A polymorphic expression must be evaluated at least once for each type it is used at. That's one reason for the monomorphism restriction. However, when the range of types it can be needed at is restricted, it is possible to memoise the values at each type, and in some circumstances GHC does that (needs optimising, and I expect the number of types involved mustn't be too large). Here we confront it with what is basically an inhomogeneous list, so in each invocation of g (f x), it can be needed at an arbitrary type satisfying the constraints, so the computation cannot be lifted outside the map (technically, the compiler could still build a cache of the values at each used type, so it would be evaluated only once per type, but GHC doesn't, in all likelihood it wouldn't be worth the trouble).
Monomorphic expressions need only be evaluated once, they can be shared. Whether they are is up to the implementation; by purity, it doesn't change the semantics of the programme. If the expression is bound to a name, in practice you can rely on it being shared, since it's easy and obviously what the programmer wants. If it isn't bound to a name, it's a question of optimisation. With the bytecode generator or without optimisations, the expression will often be evaluated repeatedly, but with optimisations repeated evaluation would indicate a compiler bug.
Polymorphic expressions must be evaluated at least once for every type they're used at, but with optimisations, when GHC can see that it may be used multiple times at the same type, it will (usually) still be shared for that type during a larger computation.
Bottom line: Always compile with optimisations, help the compiler by binding expressions you want shared to a name, and give monomorphic type signatures where possible.
Your examples are indeed quite different.
In the first example, the argument to map is g (f x) and is passed once to map most likely as partially applied function.
Should g (f x), when applied to an argument within map evaluate its first argument, then this will be done only once and then the thunk (f x) will be updated with the result.
Hence, in your first example, f xwill be evaluated at most 1 time.
Your second example requires a deeper analysis before the compiler can arrive at the conclusion that (f x) is always constant in the lambda expression. Perhaps it will never optimize it at all, because it may have knowledge that trace is not quite kosher. So, this may evaluate 4 times when tracing, and 4 times or 1 time when not tracing.
This is really dependent on GHC's optimizations, as you've been able to tell.
The best thing to do is to study the GHC core that you get after optimizing the program. I would look at the generated Core and examine whether f x had its own let statement outside the map or not.

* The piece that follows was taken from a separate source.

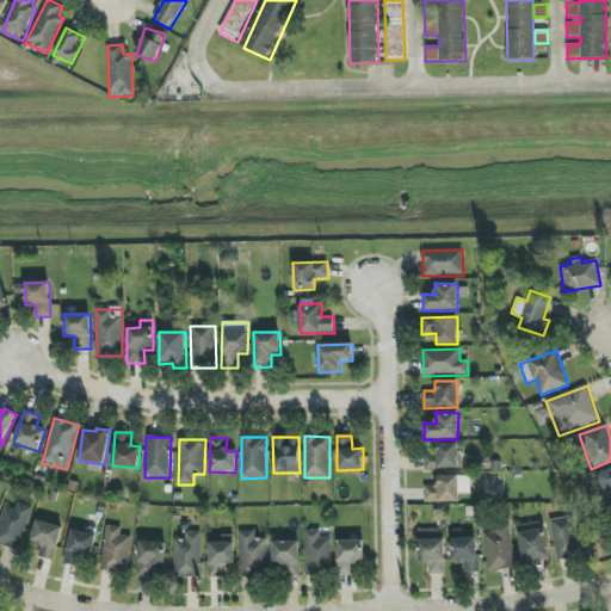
[(458,444),(437,444),(437,455),(423,455),(424,470),(458,469),(458,444)]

If you want to be sure, then you should factor f x out into its own variable assigned in a let, but there's not really a guaranteed way to figure it out other than reading through Core.

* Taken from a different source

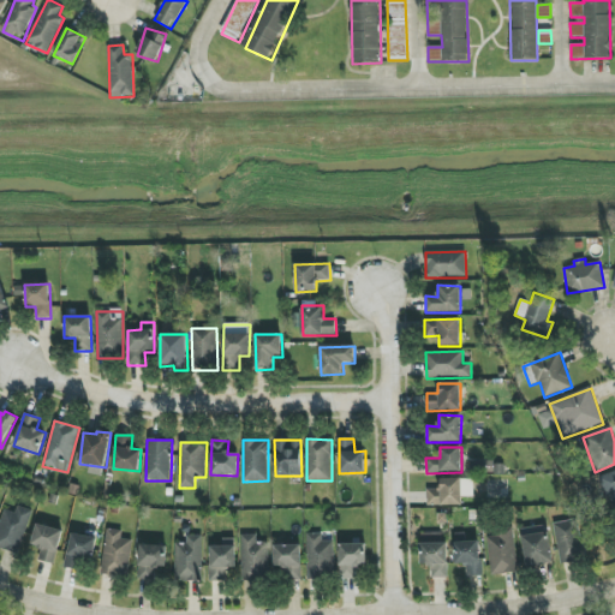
[(471,461),(470,472),(501,473),(502,463),(471,461)]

All that said, with the exception of things like trace that use unsafePerformIO, this will never change the semantics of your program: how it actually behaves.

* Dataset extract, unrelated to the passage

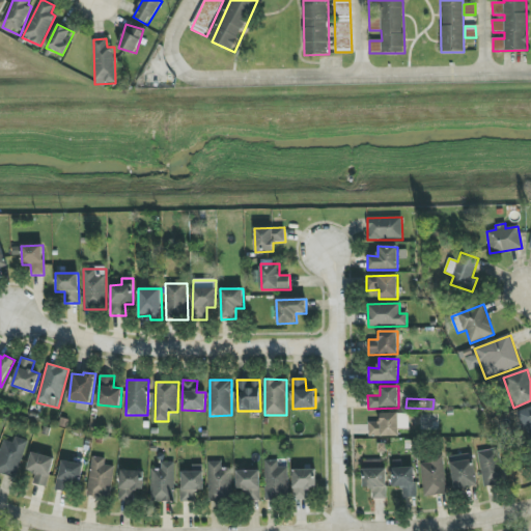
[(530,443),(530,442),(530,407),(518,413),(530,443)]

In GHC without optimizations, the body of a function is evaluated every time the function is called. (A "call" means the function is applied to arguments and the result is evaluated.) In the following example, f x is inside a function, so it will execute each time the function is called.
(GHC may optimize this expression as discussed in the FAQ [1].)
let f x = trace "!" $ zip x x
x = "abc"
in map (\i -> lookup i (f x)) "abcd"
However, if we move f x out of the function, it will execute only once.
let f x = trace "!" $ zip x x
x = "abc"
in map ((\f_x i -> lookup i f_x) (f x)) "abcd"
This can be rewritten more readably as
let f x = trace "!" $ zip x x
x = "abc"
g f_x i = lookup i f_x
in map (g (f x)) "abcd"
The general rule is that, each time a function is applied to an argument, a new "copy" of the function body is created. Function application is the only thing that may cause an expression to re-execute. However, be warned that some functions and function calls do not look like functions syntactically.